Warning of a lack of flexibility to increase payments or contribute lump sums could result in worse retirement outcomes.
A pensions expert has welcomed the onset of the auto-enrolment system in Ireland but has stressed the proposed system will need greater flexibility.
John Kearney, director of Corporate Business Development at Cork pension consultancy Provest warned of the limitations of the proposed pension automatic enrolment scheme which has been discussed at an Oireachtas Committee on Social Protection. The Pensions Authority is addressing the committee and is expected to tell members that the Government needs to introduce the scheme as quickly as possible.
“I would encourage all employers to consider the proposed auto-enrolment scheme in the context of any current discussions relating to salary planning and pension plan redesign”
The Government gave auto-enrolment the go-ahead during 2022 and it is envisaged the system will become operational with the first enrolment of participants in early 2024. Under the proposed scheme, employees aged between 23 and 60 and earning over €20,000 who are not already in an acceptable employer pension scheme, will be automatically enrolled in the Government’s Retirement Savings Scheme.
Under the scheme, contributions will start at 1.5% of gross income, being increased on a phased basis over a 10-year period to 6%. For every €1 saved by the employee, the employer matches this with a €1 contribution, subject to an upper limit on a salary of €80,000. The State will also make a contribution at a rate of €1 for every €3 saved by the employee, which is equivalent to 25% tax relief.

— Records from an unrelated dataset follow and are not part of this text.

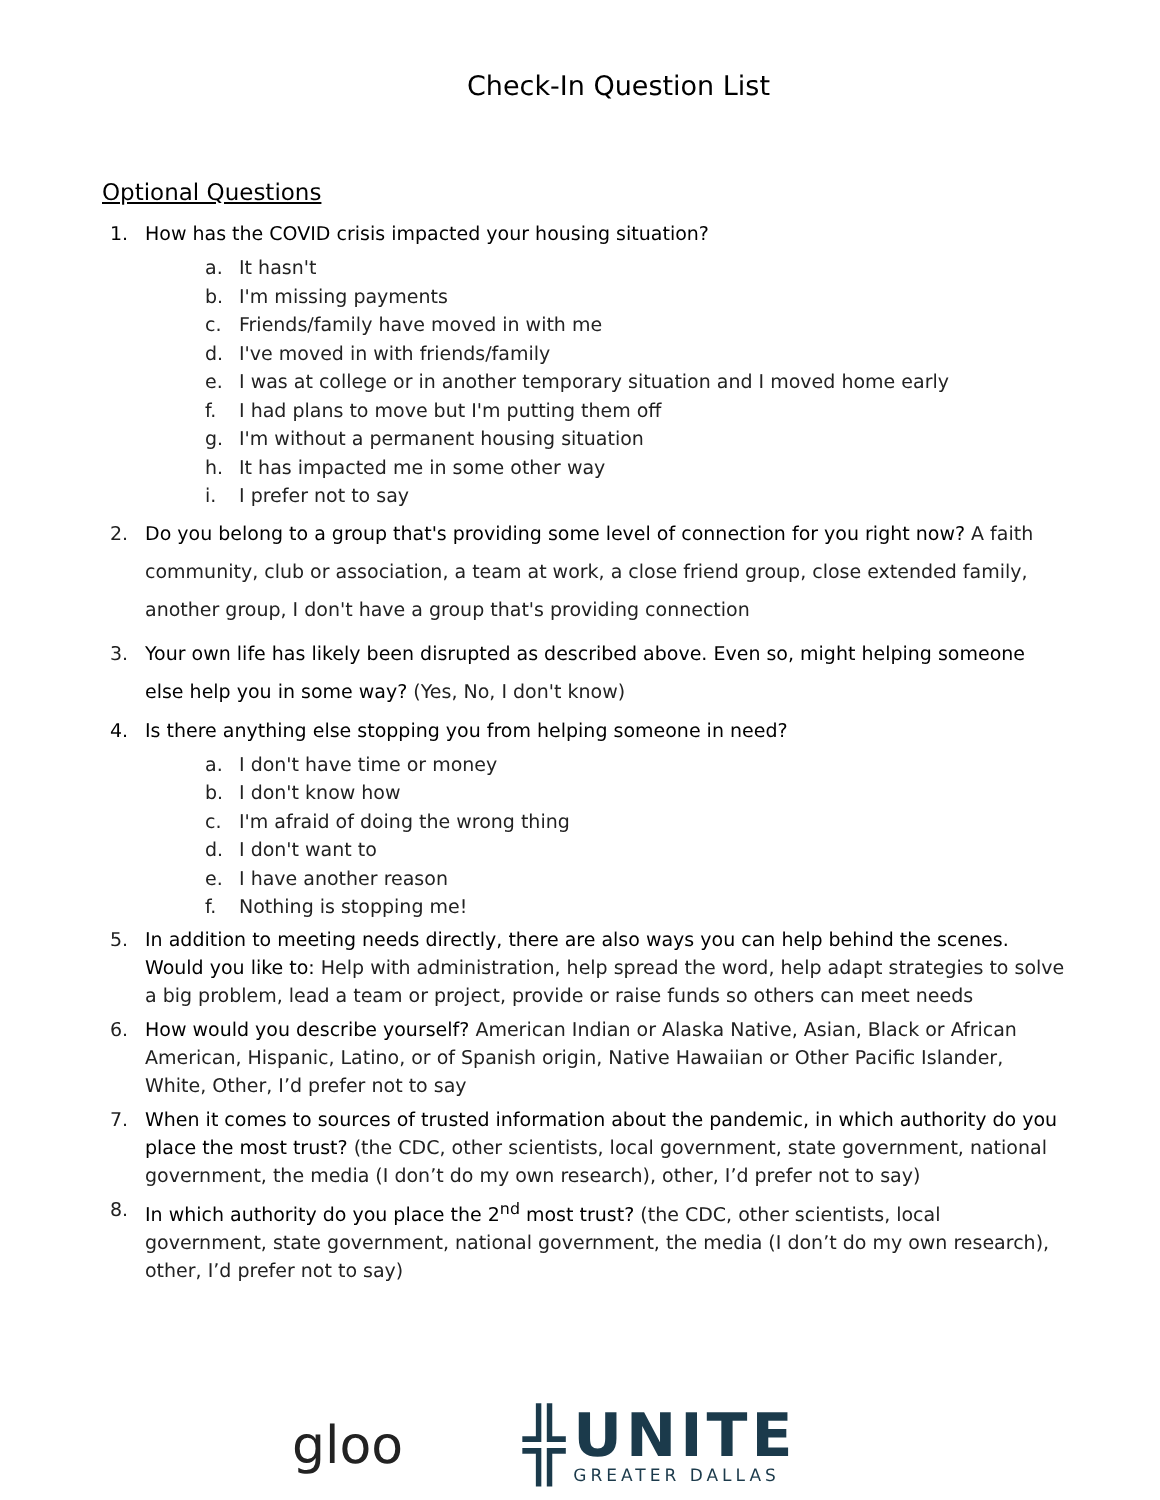Check-In Question List
Optional Questions
1. How has the COVID crisis impacted your housing situation?
a. It hasn't
b. I'm missing payments
c. Friends/family have moved in with me
d. I've moved in with friends/family
e. I was at college or in another temporary situation and I moved home early
f. I had plans to move but I'm putting them off
g. I'm without a permanent housing situation
h. It has impacted me in some other way
i. I prefer not to say
2. Do you belong to a group that's providing some level of connection for you right now? A faith community, club or association, a team at work, a close friend group, close extended family, another group, I don't have a group that's providing connection
3. Your own life has likely been disrupted as described above. Even so, might helping someone else help you in some way? (Yes, No, I don't know)
4. Is there anything else stopping you from helping someone in need?
a. I don't have time or money
b. I don't know how
c. I'm afraid of doing the wrong thing
d. I don't want to
e. I have another reason
f. Nothing is stopping me!
5. In addition to meeting needs directly, there are also ways you can help behind the scenes. Would you like to: Help with administration, help spread the word, help adapt strategies to solve a big problem, lead a team or project, provide or raise funds so others can meet needs
6. How would you describe yourself? American Indian or Alaska Native, Asian, Black or African American, Hispanic, Latino, or of Spanish origin, Native Hawaiian or Other Pacific Islander, White, Other, I’d prefer not to say
7. When it comes to sources of trusted information about the pandemic, in which authority do you place the most trust? (the CDC, other scientists, local government, state government, national government, the media (I don’t do my own research), other, I’d prefer not to say)
8. In which authority do you place the 2<sup>nd</sup> most trust? (the CDC, other scientists, local government, state government, national government, the media (I don’t do my own research), other, I’d prefer not to say)
gloo
╬
UNITE
GREATER DALLAS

Auto-enrolment: The good and the bad
John Kearney, director of Corporate Business Development, Provest
Kearney believes auto-enrolment will significantly increase the number saving for retirement and will result in people not being solely reliant on the State pension in retirement. There are currently between four and five people working in proportion to the number of pensioners, but this figure is expected to fall to two working people to every pensioner in 2050.
However, whilst Mr Kearney welcomes the overall scheme he has criticised some elements of it. He believes there is a lack of flexibility to increase payments or make lump-sum contributions to cover any periods of unpaid leave or career gaps.
“This could result in worse retirement outcomes, particularly for women, and potentially widen the existing gender pension gap further,” he said. “Additionally, auto-enrolment may result in a dual pension system, and this may create confusion and unnecessary complexities resulting in increased employee benefit costs. Employers should consider whether it would simply be easier to auto-enrol all of their employees into their existing Occupational Pension Plan and avoid the complication of administering two schemes in 2024.”
Kearney believes the proposed auto-enrolment scheme is far less flexible and unattractive from the typical member perspective.
“For most members, unless more choice is given on pension contributions, more flexibility in terms of access to retirement savings and additional fund choice, it will not be an attractive proposition, relative to existing Defined Contribution Occupational Pension Plans. I would encourage all employers to consider the proposed auto-enrolment scheme in the context of any current discussions relating to salary planning and pension plan redesign.”